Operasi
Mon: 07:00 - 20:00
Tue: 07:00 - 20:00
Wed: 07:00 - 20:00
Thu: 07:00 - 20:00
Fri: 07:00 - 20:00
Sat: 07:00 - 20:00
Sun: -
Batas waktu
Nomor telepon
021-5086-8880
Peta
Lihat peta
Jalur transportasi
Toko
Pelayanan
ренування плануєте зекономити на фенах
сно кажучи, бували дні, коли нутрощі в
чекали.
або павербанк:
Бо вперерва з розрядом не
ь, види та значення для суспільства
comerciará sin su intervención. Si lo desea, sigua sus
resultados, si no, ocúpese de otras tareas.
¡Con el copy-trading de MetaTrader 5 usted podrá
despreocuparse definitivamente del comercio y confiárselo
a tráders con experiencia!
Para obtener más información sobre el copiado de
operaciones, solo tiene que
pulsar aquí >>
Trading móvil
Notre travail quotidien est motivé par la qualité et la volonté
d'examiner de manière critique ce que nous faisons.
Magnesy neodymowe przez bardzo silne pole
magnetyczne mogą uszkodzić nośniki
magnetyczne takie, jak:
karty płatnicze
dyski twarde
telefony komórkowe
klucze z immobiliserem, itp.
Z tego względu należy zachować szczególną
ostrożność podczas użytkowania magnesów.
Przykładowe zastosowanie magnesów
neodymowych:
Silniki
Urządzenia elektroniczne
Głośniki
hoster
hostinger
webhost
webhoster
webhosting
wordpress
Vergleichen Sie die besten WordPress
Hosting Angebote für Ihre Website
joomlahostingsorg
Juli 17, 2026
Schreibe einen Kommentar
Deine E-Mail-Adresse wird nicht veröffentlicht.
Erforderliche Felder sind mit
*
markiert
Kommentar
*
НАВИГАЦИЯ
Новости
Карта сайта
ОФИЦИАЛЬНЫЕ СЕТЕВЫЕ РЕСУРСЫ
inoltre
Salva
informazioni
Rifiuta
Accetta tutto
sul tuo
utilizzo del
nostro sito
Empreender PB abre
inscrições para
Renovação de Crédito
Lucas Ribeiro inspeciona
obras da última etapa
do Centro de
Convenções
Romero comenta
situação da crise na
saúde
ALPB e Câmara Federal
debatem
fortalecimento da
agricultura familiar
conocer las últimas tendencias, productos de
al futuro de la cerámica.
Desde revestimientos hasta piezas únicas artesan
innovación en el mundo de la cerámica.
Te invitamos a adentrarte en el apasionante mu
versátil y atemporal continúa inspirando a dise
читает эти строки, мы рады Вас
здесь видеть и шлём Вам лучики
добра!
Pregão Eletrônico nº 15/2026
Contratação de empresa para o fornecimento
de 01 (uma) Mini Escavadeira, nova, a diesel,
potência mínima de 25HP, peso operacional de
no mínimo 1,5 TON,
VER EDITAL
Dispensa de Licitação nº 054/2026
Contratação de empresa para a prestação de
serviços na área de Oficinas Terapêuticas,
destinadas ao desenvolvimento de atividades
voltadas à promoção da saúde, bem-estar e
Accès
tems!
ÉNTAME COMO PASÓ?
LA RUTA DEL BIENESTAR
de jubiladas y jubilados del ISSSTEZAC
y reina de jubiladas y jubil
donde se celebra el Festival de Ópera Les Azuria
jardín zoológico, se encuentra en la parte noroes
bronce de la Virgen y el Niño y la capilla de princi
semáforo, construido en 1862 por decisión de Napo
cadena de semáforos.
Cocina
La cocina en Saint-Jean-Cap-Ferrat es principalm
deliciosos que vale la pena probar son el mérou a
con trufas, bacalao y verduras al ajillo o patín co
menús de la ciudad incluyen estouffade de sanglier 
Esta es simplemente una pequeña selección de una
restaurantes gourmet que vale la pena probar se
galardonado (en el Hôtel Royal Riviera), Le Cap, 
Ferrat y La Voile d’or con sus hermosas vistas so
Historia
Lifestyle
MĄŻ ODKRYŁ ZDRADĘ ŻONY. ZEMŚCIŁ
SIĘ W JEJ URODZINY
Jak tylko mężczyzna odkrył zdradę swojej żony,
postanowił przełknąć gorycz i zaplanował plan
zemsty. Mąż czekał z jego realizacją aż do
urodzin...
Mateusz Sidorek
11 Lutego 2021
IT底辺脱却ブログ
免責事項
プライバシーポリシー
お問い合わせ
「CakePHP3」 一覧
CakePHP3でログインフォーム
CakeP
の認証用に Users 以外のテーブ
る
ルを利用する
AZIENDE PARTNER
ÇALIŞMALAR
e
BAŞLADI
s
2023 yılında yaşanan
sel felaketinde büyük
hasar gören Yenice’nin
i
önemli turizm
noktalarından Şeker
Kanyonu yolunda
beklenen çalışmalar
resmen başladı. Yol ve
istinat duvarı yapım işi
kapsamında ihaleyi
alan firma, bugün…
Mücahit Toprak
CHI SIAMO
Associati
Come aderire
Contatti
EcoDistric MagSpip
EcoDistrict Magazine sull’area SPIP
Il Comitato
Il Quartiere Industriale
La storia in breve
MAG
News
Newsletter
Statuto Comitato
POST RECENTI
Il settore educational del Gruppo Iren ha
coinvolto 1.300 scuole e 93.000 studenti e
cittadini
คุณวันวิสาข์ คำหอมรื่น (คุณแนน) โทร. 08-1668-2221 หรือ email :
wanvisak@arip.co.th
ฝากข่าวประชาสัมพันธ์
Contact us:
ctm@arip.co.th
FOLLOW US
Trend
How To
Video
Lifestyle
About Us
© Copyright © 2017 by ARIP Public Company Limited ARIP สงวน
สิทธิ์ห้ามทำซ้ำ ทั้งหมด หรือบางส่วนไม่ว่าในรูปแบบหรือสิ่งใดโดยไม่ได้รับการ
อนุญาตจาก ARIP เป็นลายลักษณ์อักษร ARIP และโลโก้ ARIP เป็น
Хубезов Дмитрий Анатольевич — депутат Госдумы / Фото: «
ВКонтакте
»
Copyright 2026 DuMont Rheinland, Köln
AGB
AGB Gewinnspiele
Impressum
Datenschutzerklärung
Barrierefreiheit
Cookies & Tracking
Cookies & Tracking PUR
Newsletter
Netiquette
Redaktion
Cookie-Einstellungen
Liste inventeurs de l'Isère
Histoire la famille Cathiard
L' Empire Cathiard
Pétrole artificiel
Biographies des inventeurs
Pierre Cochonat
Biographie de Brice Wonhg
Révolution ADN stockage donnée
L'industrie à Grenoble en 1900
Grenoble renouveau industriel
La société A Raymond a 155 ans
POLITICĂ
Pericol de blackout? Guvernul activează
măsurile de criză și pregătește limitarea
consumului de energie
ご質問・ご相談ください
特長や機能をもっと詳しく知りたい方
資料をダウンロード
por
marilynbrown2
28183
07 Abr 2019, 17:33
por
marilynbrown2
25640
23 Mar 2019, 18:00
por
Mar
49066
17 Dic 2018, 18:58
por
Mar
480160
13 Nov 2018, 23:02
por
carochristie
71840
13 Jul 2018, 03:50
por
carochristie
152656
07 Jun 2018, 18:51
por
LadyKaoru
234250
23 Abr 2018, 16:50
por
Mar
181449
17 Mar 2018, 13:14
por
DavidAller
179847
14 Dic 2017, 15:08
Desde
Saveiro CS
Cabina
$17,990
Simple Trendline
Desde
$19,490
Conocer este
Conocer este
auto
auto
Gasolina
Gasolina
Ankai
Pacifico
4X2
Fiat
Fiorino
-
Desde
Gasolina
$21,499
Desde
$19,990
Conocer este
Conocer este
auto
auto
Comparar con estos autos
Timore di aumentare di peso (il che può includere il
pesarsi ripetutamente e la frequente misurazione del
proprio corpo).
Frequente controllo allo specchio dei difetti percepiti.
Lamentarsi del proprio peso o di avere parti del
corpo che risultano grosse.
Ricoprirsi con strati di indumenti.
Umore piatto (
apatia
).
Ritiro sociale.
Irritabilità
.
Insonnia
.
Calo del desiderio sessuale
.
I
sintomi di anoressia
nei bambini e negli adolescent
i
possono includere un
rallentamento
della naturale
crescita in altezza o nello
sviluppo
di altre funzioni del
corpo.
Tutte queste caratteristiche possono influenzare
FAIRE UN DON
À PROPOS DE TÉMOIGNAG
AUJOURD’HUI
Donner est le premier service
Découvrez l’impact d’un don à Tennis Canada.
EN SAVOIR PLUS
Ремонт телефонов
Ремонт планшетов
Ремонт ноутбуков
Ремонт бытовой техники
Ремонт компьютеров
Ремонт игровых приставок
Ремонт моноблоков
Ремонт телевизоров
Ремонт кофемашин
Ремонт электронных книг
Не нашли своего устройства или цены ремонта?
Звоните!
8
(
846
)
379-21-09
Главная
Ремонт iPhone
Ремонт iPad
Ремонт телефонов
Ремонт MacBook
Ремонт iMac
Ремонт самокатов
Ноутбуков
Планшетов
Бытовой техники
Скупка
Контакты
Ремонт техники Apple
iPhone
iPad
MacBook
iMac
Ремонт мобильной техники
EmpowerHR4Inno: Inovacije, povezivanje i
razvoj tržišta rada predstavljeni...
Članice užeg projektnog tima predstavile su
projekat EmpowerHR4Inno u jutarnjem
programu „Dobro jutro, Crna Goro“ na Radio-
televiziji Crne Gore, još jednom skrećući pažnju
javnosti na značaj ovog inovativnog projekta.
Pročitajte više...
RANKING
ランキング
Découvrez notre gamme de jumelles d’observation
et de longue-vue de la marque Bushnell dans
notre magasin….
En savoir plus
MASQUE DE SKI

=-=-=-=-=

### THE PROBLEM
Everything from the first line of the entries above through the line with "Trading móvil" is to be reproduced exactly, and nothing else.

### RESPONSE BELOW
Operasi
Mon: 07:00 - 20:00
Tue: 07:00 - 20:00
Wed: 07:00 - 20:00
Thu: 07:00 - 20:00
Fri: 07:00 - 20:00
Sat: 07:00 - 20:00
Sun: -
Batas waktu
Nomor telepon
021-5086-8880
Peta
Lihat peta
Jalur transportasi
Toko
Pelayanan
ренування плануєте зекономити на фенах
сно кажучи, бували дні, коли нутрощі в
чекали.
або павербанк:
Бо вперерва з розрядом не
ь, види та значення для суспільства
comerciará sin su intervención. Si lo desea, sigua sus
resultados, si no, ocúpese de otras tareas.
¡Con el copy-trading de MetaTrader 5 usted podrá
despreocuparse definitivamente del comercio y confiárselo
a tráders con experiencia!
Para obtener más información sobre el copiado de
operaciones, solo tiene que
pulsar aquí >>
Trading móvil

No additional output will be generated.